Hi. Doing a rear main seal replacement on my 69 GTO and found this loose in the block. No clue what it is. Any help?


----------



## geeteeohguy (Feb 2, 2008)

I even called a couple of co-workers over to check it out....no idea. No harm done,if the engine runs well. WAY too big to be picked up by the oil pump. Could it be a strange looking roller rocker roller or roller lifter roller gone astray? That would be my only guess.


----------



## 05GTO (Oct 6, 2004)

It may be a Push Rod Seat,


----------



## EdR (Sep 2, 2014)

geeteeohguy said:


> I even called a couple of co-workers over to check it out....no idea. No harm done,if the engine runs well. WAY too big to be picked up by the oil pump. Could it be a strange looking roller rocker roller or roller lifter roller gone astray? That would be my only guess.

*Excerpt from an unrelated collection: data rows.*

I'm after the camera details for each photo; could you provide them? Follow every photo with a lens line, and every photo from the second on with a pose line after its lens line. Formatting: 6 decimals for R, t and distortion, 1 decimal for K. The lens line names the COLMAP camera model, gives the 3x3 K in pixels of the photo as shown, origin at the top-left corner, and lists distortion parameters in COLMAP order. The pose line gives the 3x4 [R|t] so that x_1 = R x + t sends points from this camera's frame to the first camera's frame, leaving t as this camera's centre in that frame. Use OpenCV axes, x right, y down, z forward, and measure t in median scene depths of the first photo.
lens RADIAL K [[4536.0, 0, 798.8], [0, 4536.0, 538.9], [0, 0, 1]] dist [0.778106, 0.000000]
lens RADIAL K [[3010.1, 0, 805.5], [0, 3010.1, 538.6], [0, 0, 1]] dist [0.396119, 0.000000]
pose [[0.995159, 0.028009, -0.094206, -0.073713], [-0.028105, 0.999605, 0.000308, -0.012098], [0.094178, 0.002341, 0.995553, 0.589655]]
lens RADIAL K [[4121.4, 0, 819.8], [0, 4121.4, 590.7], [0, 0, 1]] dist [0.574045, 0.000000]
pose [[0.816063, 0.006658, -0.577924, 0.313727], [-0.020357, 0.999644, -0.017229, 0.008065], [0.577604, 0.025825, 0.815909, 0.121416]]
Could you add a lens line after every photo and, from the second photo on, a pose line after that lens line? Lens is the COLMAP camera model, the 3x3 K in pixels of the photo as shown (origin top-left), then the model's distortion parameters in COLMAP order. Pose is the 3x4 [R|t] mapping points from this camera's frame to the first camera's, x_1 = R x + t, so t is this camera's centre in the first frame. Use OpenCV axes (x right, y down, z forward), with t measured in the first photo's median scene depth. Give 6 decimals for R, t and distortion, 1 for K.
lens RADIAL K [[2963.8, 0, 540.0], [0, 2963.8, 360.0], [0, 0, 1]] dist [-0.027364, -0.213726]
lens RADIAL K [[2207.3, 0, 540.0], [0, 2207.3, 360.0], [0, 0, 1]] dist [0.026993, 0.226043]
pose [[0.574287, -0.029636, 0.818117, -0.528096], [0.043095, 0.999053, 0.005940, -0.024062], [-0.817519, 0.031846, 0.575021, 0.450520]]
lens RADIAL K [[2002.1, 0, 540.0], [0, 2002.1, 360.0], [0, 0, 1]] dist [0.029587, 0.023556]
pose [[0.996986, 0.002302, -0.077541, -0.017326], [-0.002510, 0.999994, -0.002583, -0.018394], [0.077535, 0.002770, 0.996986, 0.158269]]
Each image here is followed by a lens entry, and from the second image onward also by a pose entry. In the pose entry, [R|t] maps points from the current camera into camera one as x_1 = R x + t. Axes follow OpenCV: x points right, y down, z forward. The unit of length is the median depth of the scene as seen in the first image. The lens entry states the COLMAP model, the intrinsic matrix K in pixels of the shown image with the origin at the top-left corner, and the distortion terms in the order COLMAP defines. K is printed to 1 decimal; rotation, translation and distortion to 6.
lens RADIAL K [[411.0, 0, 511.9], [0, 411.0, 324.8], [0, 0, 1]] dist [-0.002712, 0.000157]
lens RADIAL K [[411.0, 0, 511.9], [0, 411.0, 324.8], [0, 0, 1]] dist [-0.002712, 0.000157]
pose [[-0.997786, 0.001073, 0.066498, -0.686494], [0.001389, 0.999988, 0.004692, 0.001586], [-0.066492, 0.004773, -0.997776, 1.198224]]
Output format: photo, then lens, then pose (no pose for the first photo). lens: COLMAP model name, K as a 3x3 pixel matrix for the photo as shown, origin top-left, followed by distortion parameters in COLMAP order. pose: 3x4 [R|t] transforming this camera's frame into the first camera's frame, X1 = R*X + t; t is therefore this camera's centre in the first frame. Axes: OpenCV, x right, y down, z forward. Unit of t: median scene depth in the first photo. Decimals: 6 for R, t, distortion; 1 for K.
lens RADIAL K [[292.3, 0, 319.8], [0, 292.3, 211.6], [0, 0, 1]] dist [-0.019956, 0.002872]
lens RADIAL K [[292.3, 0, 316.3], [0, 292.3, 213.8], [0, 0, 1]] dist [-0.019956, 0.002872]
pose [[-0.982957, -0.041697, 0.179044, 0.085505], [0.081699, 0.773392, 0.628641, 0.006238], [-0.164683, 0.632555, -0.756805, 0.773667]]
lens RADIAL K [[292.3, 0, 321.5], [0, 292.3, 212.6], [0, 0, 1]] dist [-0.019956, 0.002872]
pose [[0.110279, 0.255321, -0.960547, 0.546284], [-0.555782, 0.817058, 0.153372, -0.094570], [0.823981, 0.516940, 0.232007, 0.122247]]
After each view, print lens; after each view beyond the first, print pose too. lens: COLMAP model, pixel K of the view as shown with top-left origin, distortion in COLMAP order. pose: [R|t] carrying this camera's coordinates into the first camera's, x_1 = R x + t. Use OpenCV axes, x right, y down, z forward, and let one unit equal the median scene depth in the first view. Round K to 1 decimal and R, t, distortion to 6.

Solved! You were on the right track. Its the top of a hydrological lifter. The part that goes inside under the clip. Not from any of the ones I had in there, but that's what it is. Must have been a left over from a previous owner cam swap? Anyway... Thanks for setting me on the right track! Now I can sleep at night.


----------



## EdR (Sep 2, 2014)

05GTO said:


> It may be a Push Rod Seat,


You nailed it!


----------



## geeteeohguy (Feb 2, 2008)

Great call, 05!!


----------



## PontiacJim (Dec 29, 2012)

Damn, you didn't give me a chance.:banghead: I recognized it right off the bat. At first I thought an updraft carburetor jet from a supercharged 1937 Graham-Paige, but then I recognized it as the top of a hydraulic lifter that lies below the spring clip -taken a few apart just to see how it all works.:bannana:


----------